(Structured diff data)
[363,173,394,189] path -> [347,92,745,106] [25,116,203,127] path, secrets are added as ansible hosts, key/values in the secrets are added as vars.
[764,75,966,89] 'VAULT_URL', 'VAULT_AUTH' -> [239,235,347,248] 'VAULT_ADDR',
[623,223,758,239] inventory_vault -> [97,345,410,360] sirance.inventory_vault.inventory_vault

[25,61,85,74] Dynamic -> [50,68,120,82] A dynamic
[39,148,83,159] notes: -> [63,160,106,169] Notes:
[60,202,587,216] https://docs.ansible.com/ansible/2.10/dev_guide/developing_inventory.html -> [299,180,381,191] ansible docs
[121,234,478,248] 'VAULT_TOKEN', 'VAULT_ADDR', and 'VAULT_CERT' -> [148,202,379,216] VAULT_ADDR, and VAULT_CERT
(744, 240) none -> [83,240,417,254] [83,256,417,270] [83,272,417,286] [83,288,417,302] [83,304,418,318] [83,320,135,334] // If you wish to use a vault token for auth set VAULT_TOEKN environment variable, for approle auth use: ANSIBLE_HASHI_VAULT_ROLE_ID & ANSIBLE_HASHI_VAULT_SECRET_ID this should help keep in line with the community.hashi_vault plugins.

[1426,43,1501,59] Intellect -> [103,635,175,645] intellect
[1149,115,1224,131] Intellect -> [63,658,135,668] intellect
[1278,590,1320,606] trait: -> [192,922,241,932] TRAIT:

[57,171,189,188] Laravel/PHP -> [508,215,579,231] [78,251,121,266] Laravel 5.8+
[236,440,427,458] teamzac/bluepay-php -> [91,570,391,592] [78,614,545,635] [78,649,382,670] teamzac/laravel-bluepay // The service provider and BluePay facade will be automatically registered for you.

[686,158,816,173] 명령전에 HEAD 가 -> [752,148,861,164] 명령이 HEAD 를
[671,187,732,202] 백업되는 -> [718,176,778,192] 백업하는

## What to produce
Copy out the lines beginning at the one that contains "[25,61,85,74] Dynamic ->". Stop at the final line of the data, and include it.

## Result for this task
[25,61,85,74] Dynamic -> [50,68,120,82] A dynamic
[39,148,83,159] notes: -> [63,160,106,169] Notes:
[60,202,587,216] https://docs.ansible.com/ansible/2.10/dev_guide/developing_inventory.html -> [299,180,381,191] ansible docs
[121,234,478,248] 'VAULT_TOKEN', 'VAULT_ADDR', and 'VAULT_CERT' -> [148,202,379,216] VAULT_ADDR, and VAULT_CERT
(744, 240) none -> [83,240,417,254] [83,256,417,270] [83,272,417,286] [83,288,417,302] [83,304,418,318] [83,320,135,334] // If you wish to use a vault token for auth set VAULT_TOEKN environment variable, for approle auth use: ANSIBLE_HASHI_VAULT_ROLE_ID & ANSIBLE_HASHI_VAULT_SECRET_ID this should help keep in line with the community.hashi_vault plugins.

[1426,43,1501,59] Intellect -> [103,635,175,645] intellect
[1149,115,1224,131] Intellect -> [63,658,135,668] intellect
[1278,590,1320,606] trait: -> [192,922,241,932] TRAIT:

[57,171,189,188] Laravel/PHP -> [508,215,579,231] [78,251,121,266] Laravel 5.8+
[236,440,427,458] teamzac/bluepay-php -> [91,570,391,592] [78,614,545,635] [78,649,382,670] teamzac/laravel-bluepay // The service provider and BluePay facade will be automatically registered for you.

[686,158,816,173] 명령전에 HEAD 가 -> [752,148,861,164] 명령이 HEAD 를
[671,187,732,202] 백업되는 -> [718,176,778,192] 백업하는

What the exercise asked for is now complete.